First, we heard from Connecticut high school girls who were cheated out of state championship sprinting medals by two boys dominating their races. They sued, and the Biden Administration’s Department of Justice threw their lawsuits out the door.
Now, the UPenn swimmers – the real women -- and their foes are crying foul. One of them told Outkick:
They feel so discouraged because no matter how much work they put in it, they’re going to lose. Usually, they can get behind the blocks and know they out-trained all their competitors and they’re going to win and give it all they’ve got.
The parents of UPenn swimmers courageously wrote a letter to the NCAA demanding this foolishness be stopped. The NCAA hasn’t yet had the decency to even respond to them. I call them courageous because anyone who stands in opposition to the LGBT cancel machine gets thoroughly trashed.
They wrote:
At stake here is the integrity of women’s sports. The precedent being set – one in which women do not have a protected and equitable space to compete – is a direct threat to female athletes in every sport. What are the boundaries? How is this in line with the NCAA’s commitment to providing a fair environment for student-athletes?
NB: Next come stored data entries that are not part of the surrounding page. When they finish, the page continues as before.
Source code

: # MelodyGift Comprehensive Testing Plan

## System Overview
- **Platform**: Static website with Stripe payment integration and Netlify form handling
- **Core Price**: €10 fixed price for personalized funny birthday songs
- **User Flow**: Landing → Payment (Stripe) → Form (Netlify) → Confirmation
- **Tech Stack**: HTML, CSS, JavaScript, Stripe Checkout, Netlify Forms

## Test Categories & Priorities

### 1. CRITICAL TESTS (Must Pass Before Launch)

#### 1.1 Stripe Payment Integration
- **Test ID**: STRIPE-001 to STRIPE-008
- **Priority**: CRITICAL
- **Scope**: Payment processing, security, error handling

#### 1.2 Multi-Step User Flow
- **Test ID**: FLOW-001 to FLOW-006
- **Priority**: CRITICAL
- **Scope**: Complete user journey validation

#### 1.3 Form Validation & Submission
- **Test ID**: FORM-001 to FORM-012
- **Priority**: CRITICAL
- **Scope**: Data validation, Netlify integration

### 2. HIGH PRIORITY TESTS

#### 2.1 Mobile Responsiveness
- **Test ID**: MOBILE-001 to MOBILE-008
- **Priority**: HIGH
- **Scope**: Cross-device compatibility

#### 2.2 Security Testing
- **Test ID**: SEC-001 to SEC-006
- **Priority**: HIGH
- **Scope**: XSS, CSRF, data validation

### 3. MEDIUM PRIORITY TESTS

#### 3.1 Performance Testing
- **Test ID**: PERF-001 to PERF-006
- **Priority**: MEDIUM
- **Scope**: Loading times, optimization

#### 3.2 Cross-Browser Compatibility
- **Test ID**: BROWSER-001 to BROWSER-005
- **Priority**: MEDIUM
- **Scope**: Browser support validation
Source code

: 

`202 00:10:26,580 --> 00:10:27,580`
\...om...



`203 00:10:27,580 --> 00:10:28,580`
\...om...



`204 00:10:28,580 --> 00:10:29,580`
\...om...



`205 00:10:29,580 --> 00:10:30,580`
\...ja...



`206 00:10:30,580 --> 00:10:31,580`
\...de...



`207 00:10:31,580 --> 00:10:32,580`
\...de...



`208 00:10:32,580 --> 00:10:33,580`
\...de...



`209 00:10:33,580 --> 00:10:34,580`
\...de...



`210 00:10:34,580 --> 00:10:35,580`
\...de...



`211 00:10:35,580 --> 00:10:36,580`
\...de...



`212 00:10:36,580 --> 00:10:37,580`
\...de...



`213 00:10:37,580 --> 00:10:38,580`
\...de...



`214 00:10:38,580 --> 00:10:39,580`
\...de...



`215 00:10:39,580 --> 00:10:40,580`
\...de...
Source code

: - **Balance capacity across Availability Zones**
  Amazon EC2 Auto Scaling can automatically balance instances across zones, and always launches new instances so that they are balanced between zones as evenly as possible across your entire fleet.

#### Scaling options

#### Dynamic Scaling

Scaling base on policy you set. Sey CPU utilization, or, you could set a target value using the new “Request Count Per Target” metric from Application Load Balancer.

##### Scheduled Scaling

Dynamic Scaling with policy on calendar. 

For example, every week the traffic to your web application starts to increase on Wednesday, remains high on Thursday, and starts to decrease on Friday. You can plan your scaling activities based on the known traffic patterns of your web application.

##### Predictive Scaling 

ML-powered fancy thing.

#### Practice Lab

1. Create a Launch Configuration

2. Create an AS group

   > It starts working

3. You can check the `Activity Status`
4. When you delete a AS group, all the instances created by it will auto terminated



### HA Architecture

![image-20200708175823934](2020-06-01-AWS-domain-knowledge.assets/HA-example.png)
Lohn is highly concerned about what will happen if the NCAA allows Thomas to mop up the competition straight through to the national competition in March. Thomas is not just winning races, but obliterating the competition. He’s destined to deny women of the championships they deserve to determine without intrusions on their sport by men.
Maybe that’s what it will take to wake up the NCAA: a huge outcry from people across the nation who are not buying into this gender-bending nonsense. In recent years, the NCAA has allowed LGBT voices to goad it into punishing states, like North Carolina, for passing laws to protect the sanctity of women’s spaces.
We need more people like Lohn, the UPenn parents and opponents to bend the NCAA’s ears about this travesty.